By Alex HudsonYouth Lagoon's 2011 debut, The Year of Hibernation, earned praise for its fragile intimacy, but songwriter Trevor Powers has achieved something much grander and more ambitious with Wondrous Bughouse. At times, the overstuffed arrangements distract from the songs, and the lengthy instrumental passages on tracks like "Attic Doctor" slow the record's momentum. Still, considering Wondrous Bughouse's glorious highlights, its successes outweigh the flaws.
Wondrous Bughouse sounds quite different from The Year of Hibernation. What inspired the new sound? Really just a lot of experimentation. I know that sounds kind of obvious. As far as what you can create sonically, it's never-ending. It's this whole world that someone could explore for thousands upon thousands of years and never come to the end. I guess I just got more wrapped up in that idea of what else you could do with it. For me, it's always about never staying stagnant in the same place.
The last one was so solitary and intimate, and this one is very much about the full band. Were you trying to distance yourself from what you had done previously? No, not at all. It was actually written in a really similar manner to the first one. That's always how I write. It's the only way I know how to write — I go off by myself. I think it's pretty common. I think it comes down to gathering your thoughts and what you really want to express. I was just kind of off the map. After The Year of Hibernation was done being toured was when the majority of this record was written, so I was kind of off the map for four months and didn't do anything but write.

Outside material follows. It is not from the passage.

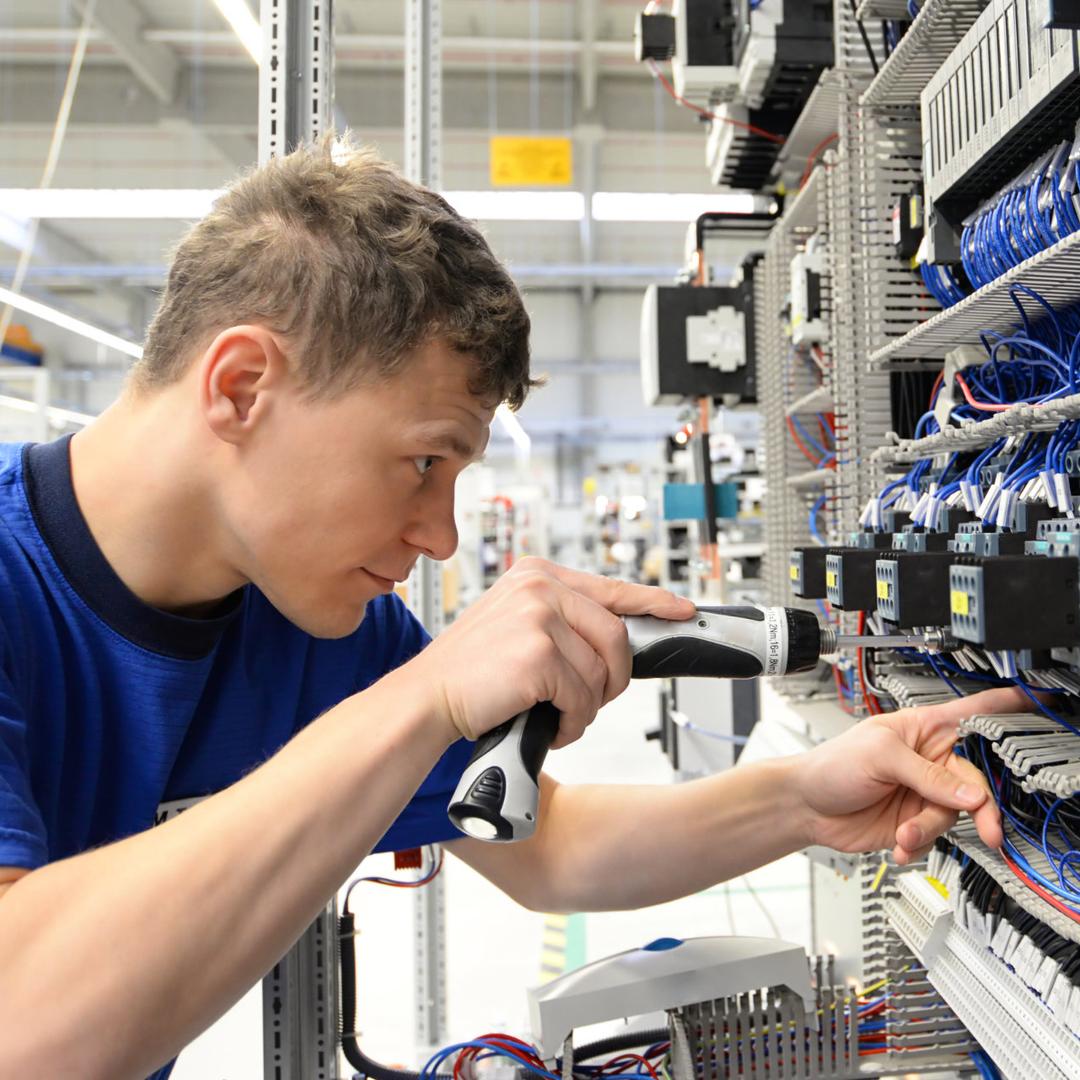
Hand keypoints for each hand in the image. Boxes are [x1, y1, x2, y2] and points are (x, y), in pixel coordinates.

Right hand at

How much of the sound was your vision and how much of that was Ben Allen's influence? Actually, when I first started talking to him on the phone, I had expressed my vision from the very beginning. The cool thing with Ben is, it's always him grasping the artist's vision and then trying to achieve that. I think that's the beauty of it. It wasn't the case of Ben having a different vision than me — it was him taking on my vision and then him going about it. He would try to go about it a different way than I would, so it made for this healthy tension where we had the same end goal but it was this tug of war that really good — I think, essential.
What was your original vision? When I first started talking to him on the phone, I had really expressed wanting to experiment a lot with surrealism and those ideas. I guess I've always been interested in having one foot in reality, or things that sound familiar in a sense, and one foot in something that seems completely unfamiliar, and so there's this push-pull type of thing.
That sort of tension is conveyed by the title Wondrous Bughouse. Yeah. And that title is one of those things that took a long time to come to terms with, because I obsess a lot over names — song names, album names, everything.
There are a lot of lyrics that touch on death and mortality. Why is that? My mind is always weird. It's kind of like this kind of OCD thing where I just latch on to things that are totally — what's the word for it? — things that don't make sense. I have these intrusive thoughts that come in, and it doesn't always make sense, but it can be hard for my mind to decipher what's a realistic thought or a realistic fear and what's an absurdity. I think that played a big part of it. It was just one of those things that I started obsessing with, and I would try to tune out of it. It would keep coming up.
Your perspective on Wondrous Bughouse sounds a little more grand and worldly as opposed to so confessional. That's totally accurate. When certain people first heard this, they were kind of thrown off because — it goes back to what I was saying — with me, I never stay in the same place twice. It's just what came out. There was no intention behind it where my agenda was making something that sounded like X and a Y. It was what just happened.
There are a lot of lengthy instrumental passages rather than vocal-driven structures. What led you in that direction? You can get lost in things that are hypnotic. I think there's a certain power behind repetition. If you hear something five times, a certain pattern, it might get to the point where it's like, "Okay when is this going to stop?" But then if you hear it ten times, by the end of the tenth time it sounds like something new again. If something repeats so many times, then by a certain number of times, it actually does something in your mind where it makes it sound like it's something different.
You're touring these songs with a full band. How do they translate to the stage? Really well, actually. After recording, I had these auditions — different video auditions and in-person. So I hired some people. Recording finished — as far as mixing goes and everything — in about the beginning of December. So by about the end of December, I started rehearsing a lot. Things have come together really well.
Did the players on the album have any input, or was it you directing? It was definitely me directing. It's cool because, when you hire other players to do any kind of additional musicianship, everything has a different personality. Even if a player has a certain idea of what to play, it'll come out differently based on someone's personality. It's always interesting, because you can audibly hear where different personalities come out. Even though there's certain [pre-written] parts, it sounds different because of who it is.